§ **What to produce**: Every line containing the string "always" is to be copied from the records.

Data items:
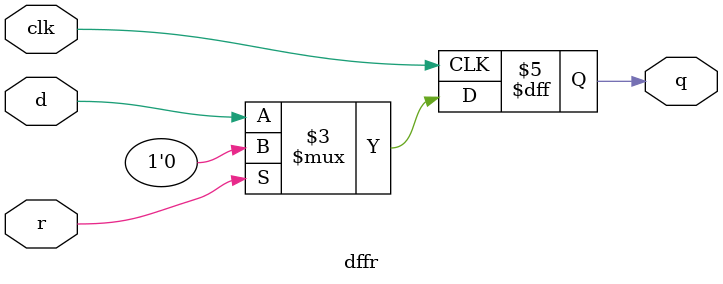
<source format=v>

module dffr #(parameter WIDTH = 1) (
    input clk,
    input r,
    input [WIDTH-1:0] d,
    output reg [WIDTH-1:0] q
);

    always @ (posedge clk) 
        if (r) 
            q <= {WIDTH{1'b0}};
        else
            q <= d;

endmodule

</source>
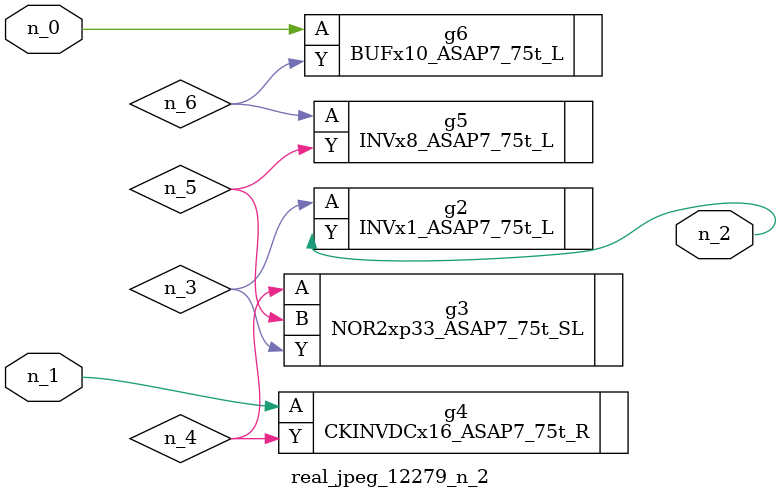
<source format=v>
module real_jpeg_12279_n_2 (n_1, n_0, n_2);

input n_1;
input n_0;

output n_2;

wire n_5;
wire n_4;
wire n_6;
wire n_3;

BUFx10_ASAP7_75t_L g6 ( 
.A(n_0),
.Y(n_6)
);

CKINVDCx16_ASAP7_75t_R g4 ( 
.A(n_1),
.Y(n_4)
);

INVx1_ASAP7_75t_L g2 ( 
.A(n_3),
.Y(n_2)
);

NOR2xp33_ASAP7_75t_SL g3 ( 
.A(n_4),
.B(n_5),
.Y(n_3)
);

INVx8_ASAP7_75t_L g5 ( 
.A(n_6),
.Y(n_5)
);


endmodule
</source>
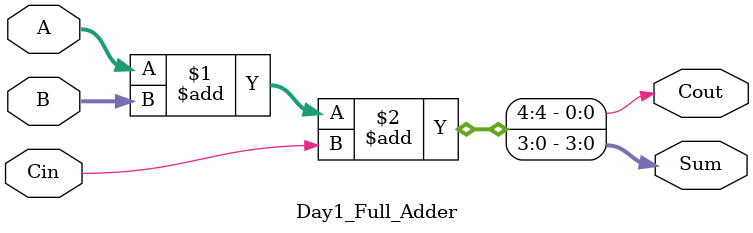
<source format=v>
module Day1_Full_Adder(input [3:0] A,
                       input [3:0] B,
                       input Cin,
                       output [3:0]Sum,
                       output Cout);
  //The sum of A and B can be stored in Sum and Cout using the concatenation operator
  
  assign {Cout, Sum[3:0]} = A +B +Cin;
  
endmodule


</source>
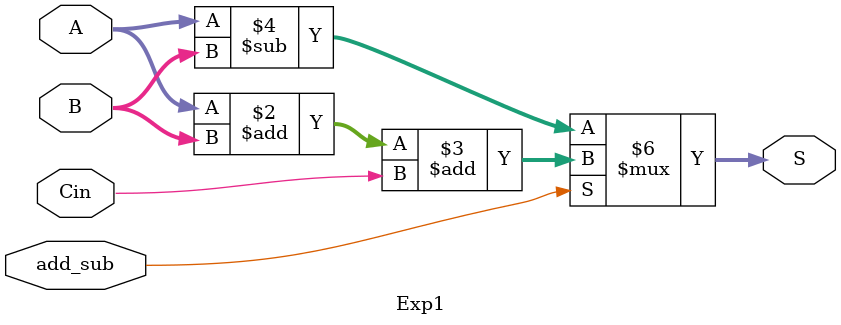
<source format=v>
module Exp1 (A, B, S, Cin, add_sub);

// 4-bit inputs A and B
input [3:0] A, B;
input Cin, add_sub;
// 5-bit output; MSB=carry out and rest is sum value
output reg [4:0] S;

always @(A, B, Cin, add_sub)
	
	// if add_sub is high, perform addition; else, subtraction
	if (add_sub)
		S = A + B + Cin;
		
	else
		S = A - B;
	
endmodule
</source>
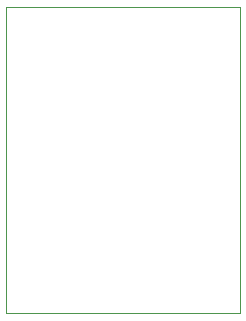
<source format=gbo>
G75*
%MOIN*%
%OFA0B0*%
%FSLAX25Y25*%
%IPPOS*%
%LPD*%
%AMOC8*
5,1,8,0,0,1.08239X$1,22.5*
%
%ADD10C,0.00000*%
D10*
X0330000Y0517000D02*
X0330000Y0619000D01*
X0408000Y0619000D01*
X0408000Y0517000D01*
X0330000Y0517000D01*
M02*

</source>
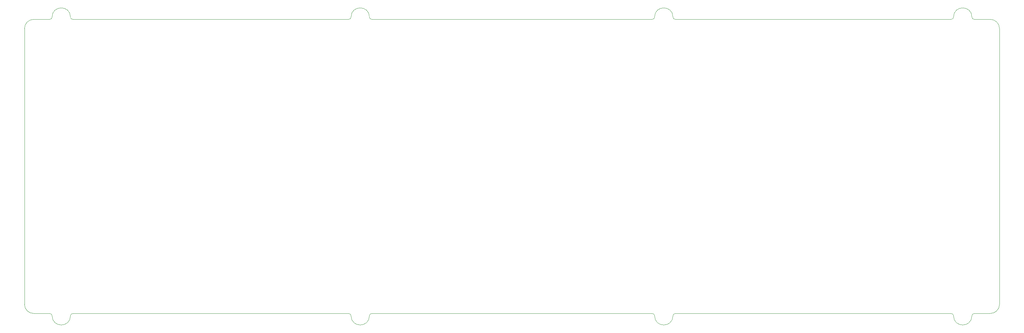
<source format=gbr>
G04 #@! TF.GenerationSoftware,KiCad,Pcbnew,(5.1.10-1-10_14)*
G04 #@! TF.CreationDate,2021-09-03T12:54:16-05:00*
G04 #@! TF.ProjectId,ori_bottom_plate,6f72695f-626f-4747-946f-6d5f706c6174,rev?*
G04 #@! TF.SameCoordinates,Original*
G04 #@! TF.FileFunction,Profile,NP*
%FSLAX46Y46*%
G04 Gerber Fmt 4.6, Leading zero omitted, Abs format (unit mm)*
G04 Created by KiCad (PCBNEW (5.1.10-1-10_14)) date 2021-09-03 12:54:16*
%MOMM*%
%LPD*%
G01*
G04 APERTURE LIST*
G04 #@! TA.AperFunction,Profile*
%ADD10C,0.050000*%
G04 #@! TD*
G04 APERTURE END LIST*
D10*
X392337567Y-116668952D02*
X396505150Y-116669080D01*
X314947108Y-116669016D02*
X386384437Y-116668952D01*
X236365823Y-116668952D02*
X308993978Y-116669016D01*
X158975076Y-116669016D02*
X230412693Y-116668952D01*
X148854110Y-116669080D02*
X153021946Y-116669016D01*
X146472850Y-42850020D02*
X146472850Y-114287820D01*
X153021765Y-40468888D02*
X148854110Y-40468760D01*
X230412325Y-40468888D02*
X158974895Y-40468888D01*
X308993509Y-40468888D02*
X236365455Y-40468888D01*
X386384069Y-40468888D02*
X314946639Y-40468888D01*
X396505150Y-40468760D02*
X392337199Y-40468888D01*
X398886410Y-114287820D02*
X398886410Y-42850020D01*
X386979382Y-39873575D02*
G75*
G02*
X391741886Y-39873575I2381252J0D01*
G01*
X392337199Y-40468888D02*
G75*
G02*
X391741886Y-39873575I0J595313D01*
G01*
X386979382Y-39873575D02*
G75*
G02*
X386384069Y-40468888I-595313J0D01*
G01*
X309588822Y-39873575D02*
G75*
G02*
X314351326Y-39873575I2381252J0D01*
G01*
X314946639Y-40468888D02*
G75*
G02*
X314351326Y-39873575I0J595313D01*
G01*
X309588822Y-39873575D02*
G75*
G02*
X308993509Y-40468888I-595313J0D01*
G01*
X231007638Y-39873575D02*
G75*
G02*
X235770142Y-39873575I2381252J0D01*
G01*
X236365455Y-40468888D02*
G75*
G02*
X235770142Y-39873575I0J595313D01*
G01*
X231007638Y-39873575D02*
G75*
G02*
X230412325Y-40468888I-595313J0D01*
G01*
X153617078Y-39873575D02*
G75*
G02*
X158379582Y-39873575I2381252J0D01*
G01*
X158974895Y-40468888D02*
G75*
G02*
X158379582Y-39873575I0J595313D01*
G01*
X153617078Y-39873575D02*
G75*
G02*
X153021765Y-40468888I-595313J0D01*
G01*
X158379763Y-117264329D02*
G75*
G02*
X153617259Y-117264329I-2381252J0D01*
G01*
X153021946Y-116669016D02*
G75*
G02*
X153617259Y-117264329I0J-595313D01*
G01*
X158379763Y-117264329D02*
G75*
G02*
X158975076Y-116669016I595313J0D01*
G01*
X235770510Y-117264265D02*
G75*
G02*
X231008006Y-117264265I-2381252J0D01*
G01*
X230412693Y-116668952D02*
G75*
G02*
X231008006Y-117264265I0J-595313D01*
G01*
X235770510Y-117264265D02*
G75*
G02*
X236365823Y-116668952I595313J0D01*
G01*
X314351795Y-117264329D02*
G75*
G02*
X309589291Y-117264329I-2381252J0D01*
G01*
X308993978Y-116669016D02*
G75*
G02*
X309589291Y-117264329I0J-595313D01*
G01*
X314351795Y-117264329D02*
G75*
G02*
X314947108Y-116669016I595313J0D01*
G01*
X391742254Y-117264265D02*
G75*
G02*
X386979750Y-117264265I-2381252J0D01*
G01*
X391742254Y-117264265D02*
G75*
G02*
X392337567Y-116668952I595313J0D01*
G01*
X386384437Y-116668952D02*
G75*
G02*
X386979750Y-117264265I0J-595313D01*
G01*
X396505150Y-40468760D02*
G75*
G02*
X398886410Y-42850020I0J-2381260D01*
G01*
X398886410Y-114287820D02*
G75*
G02*
X396505150Y-116669080I-2381260J0D01*
G01*
X148854110Y-116669080D02*
G75*
G02*
X146472850Y-114287820I0J2381260D01*
G01*
X146472850Y-42850020D02*
G75*
G02*
X148854110Y-40468760I2381260J0D01*
G01*
M02*

</source>
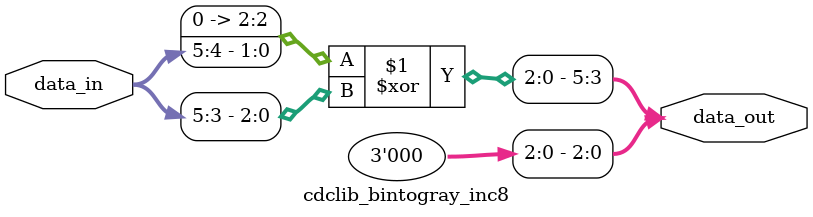
<source format=v>
module cdclib_bintogray_inc8(	// file.cleaned.mlir:2:3
  input  [5:0] data_in,	// file.cleaned.mlir:2:39
  output [5:0] data_out	// file.cleaned.mlir:2:58
);

  assign data_out = {{1'h0, data_in[5:4]} ^ data_in[5:3], 3'h0};	// file.cleaned.mlir:3:14, :4:14, :5:10, :6:10, :7:10, :8:10, :9:10, :10:5
endmodule


</source>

§ **Your solution**:
    always @ (posedge clk) 
always @(A, B, Cin, add_sub)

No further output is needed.